* BRIEF
Could you transcribe each entry below exactly, minus the images?

* PROVIDED DATA
————————
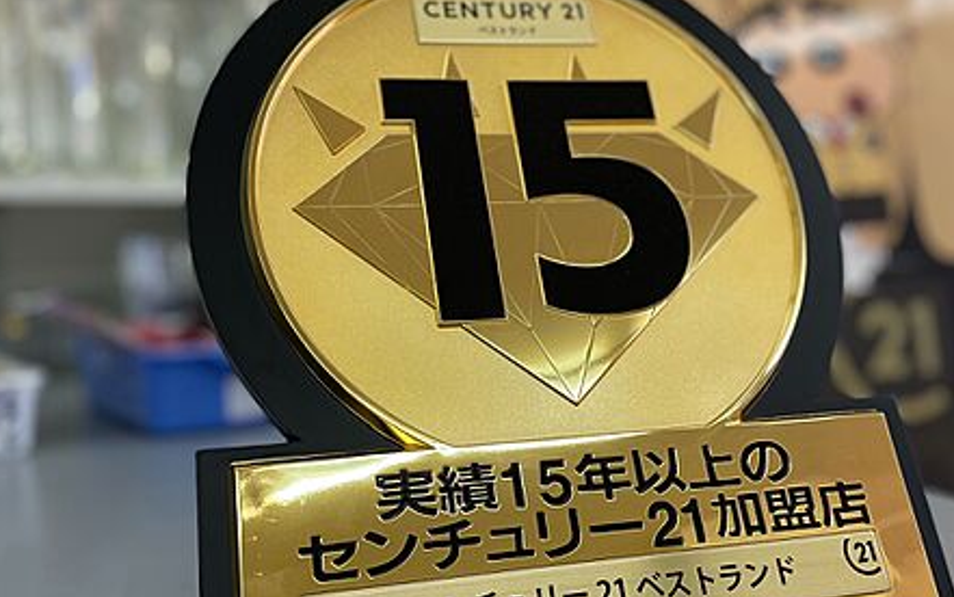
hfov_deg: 49.3
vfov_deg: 32.0
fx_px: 1040
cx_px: 474
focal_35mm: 40
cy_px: 305
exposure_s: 1/100
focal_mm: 4.2
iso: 32
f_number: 1.6
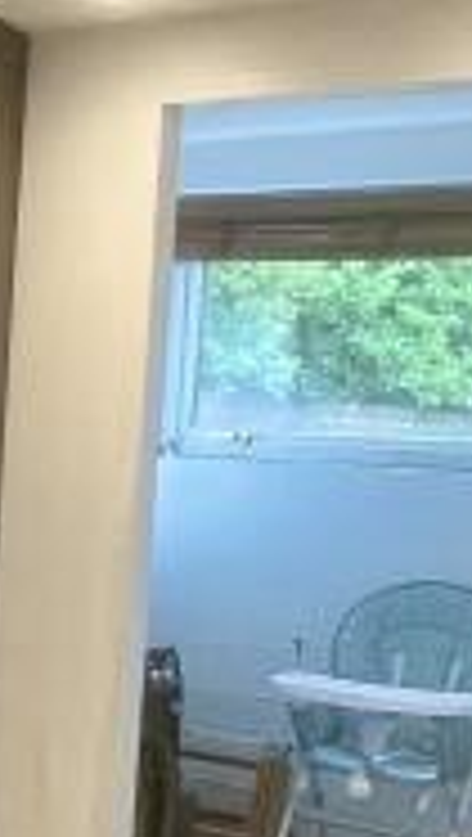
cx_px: -535
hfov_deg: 13.0
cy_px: 500
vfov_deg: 27.1
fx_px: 1731
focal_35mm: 78
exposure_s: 1/50
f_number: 1.8
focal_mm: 1.57
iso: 200
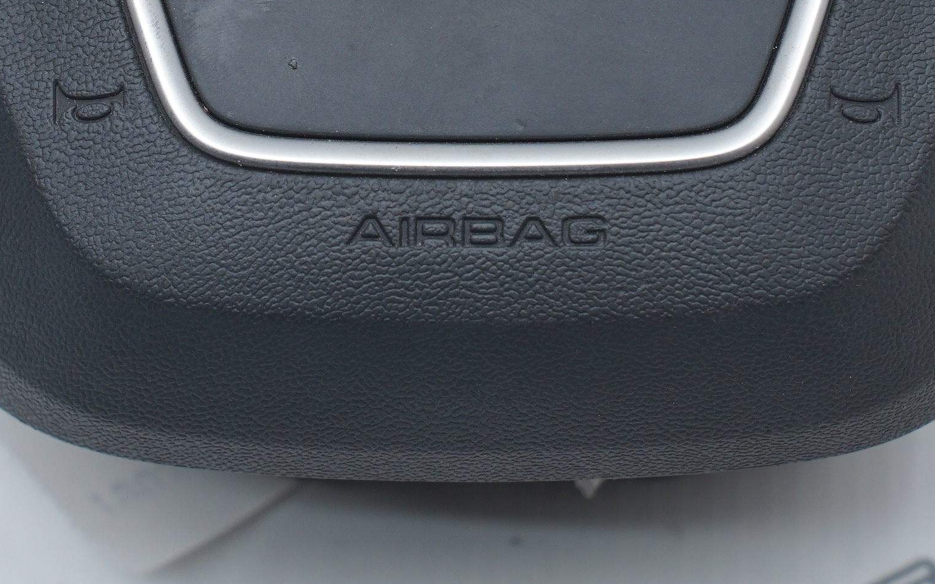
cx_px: 509
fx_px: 4994
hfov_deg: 10.7
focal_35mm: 196
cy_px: -15
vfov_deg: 6.7
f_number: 6.3
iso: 500
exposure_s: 1/160
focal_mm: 75
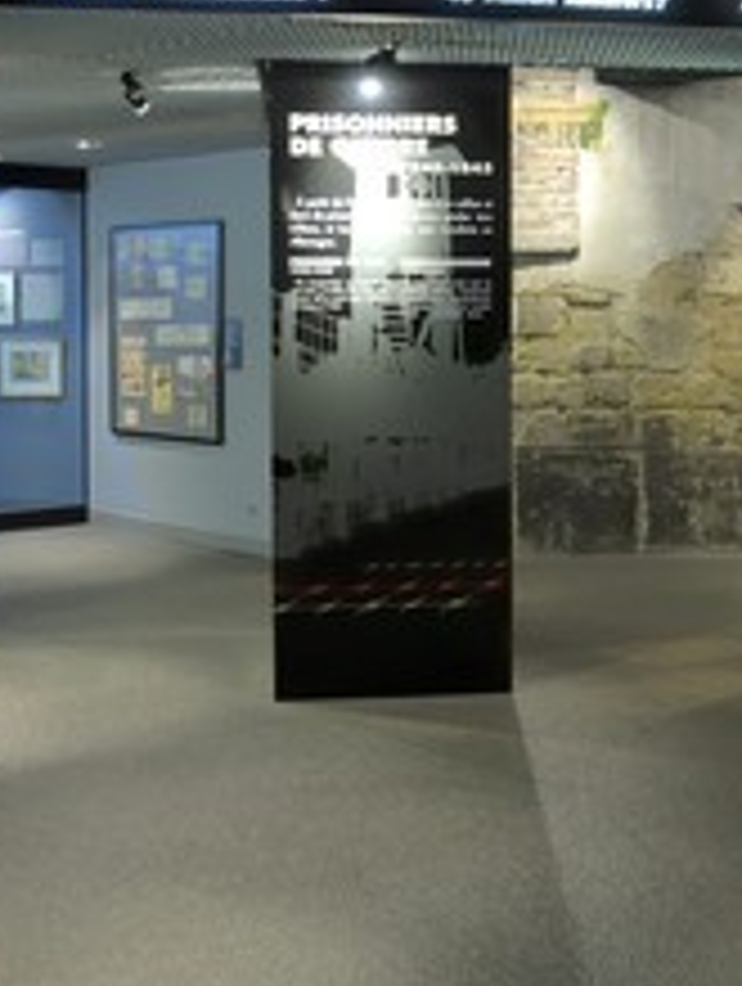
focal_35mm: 47
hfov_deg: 30.9
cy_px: 432
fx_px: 1337
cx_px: 445
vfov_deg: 40.4
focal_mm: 17
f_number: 6.3
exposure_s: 1
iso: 100
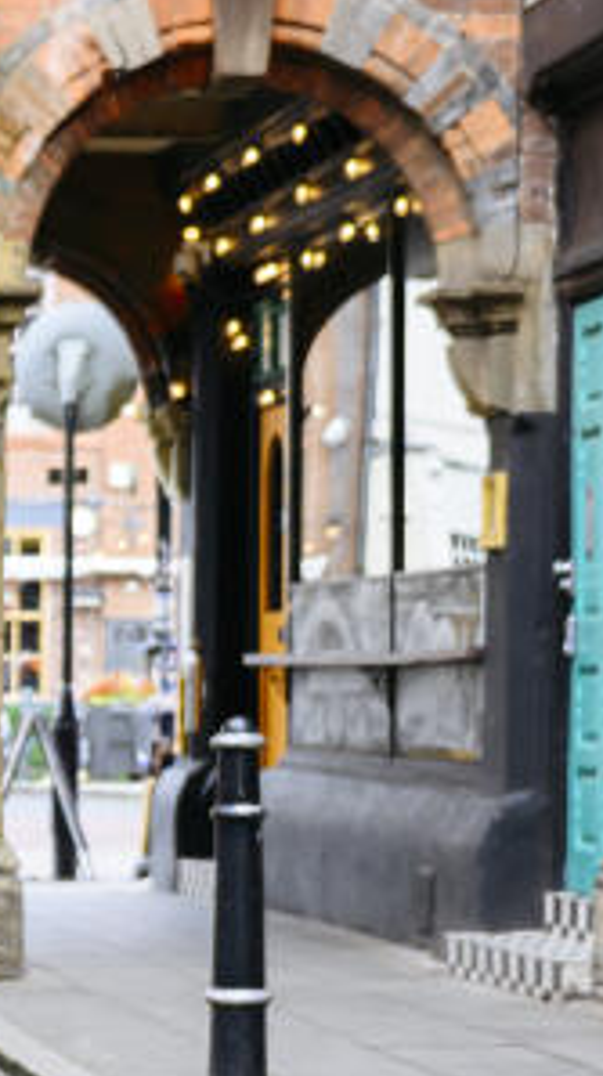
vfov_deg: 15.5
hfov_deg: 8.4
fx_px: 3934
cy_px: 717
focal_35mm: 138
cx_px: -531
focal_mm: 28
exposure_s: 1/640
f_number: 2.8
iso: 250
————————
* WRITTEN ANSWER
hfov_deg: 49.3
vfov_deg: 32.0
fx_px: 1040
cx_px: 474
focal_35mm: 40
cy_px: 305
exposure_s: 1/100
focal_mm: 4.2
iso: 32
f_number: 1.6
cx_px: -535
hfov_deg: 13.0
cy_px: 500
vfov_deg: 27.1
fx_px: 1731
focal_35mm: 78
exposure_s: 1/50
f_number: 1.8
focal_mm: 1.57
iso: 200
cx_px: 509
fx_px: 4994
hfov_deg: 10.7
focal_35mm: 196
cy_px: -15
vfov_deg: 6.7
f_number: 6.3
iso: 500
exposure_s: 1/160
focal_mm: 75
focal_35mm: 47
hfov_deg: 30.9
cy_px: 432
fx_px: 1337
cx_px: 445
vfov_deg: 40.4
focal_mm: 17
f_number: 6.3
exposure_s: 1
iso: 100
vfov_deg: 15.5
hfov_deg: 8.4
fx_px: 3934
cy_px: 717
focal_35mm: 138
cx_px: -531
focal_mm: 28
exposure_s: 1/640
f_number: 2.8
iso: 250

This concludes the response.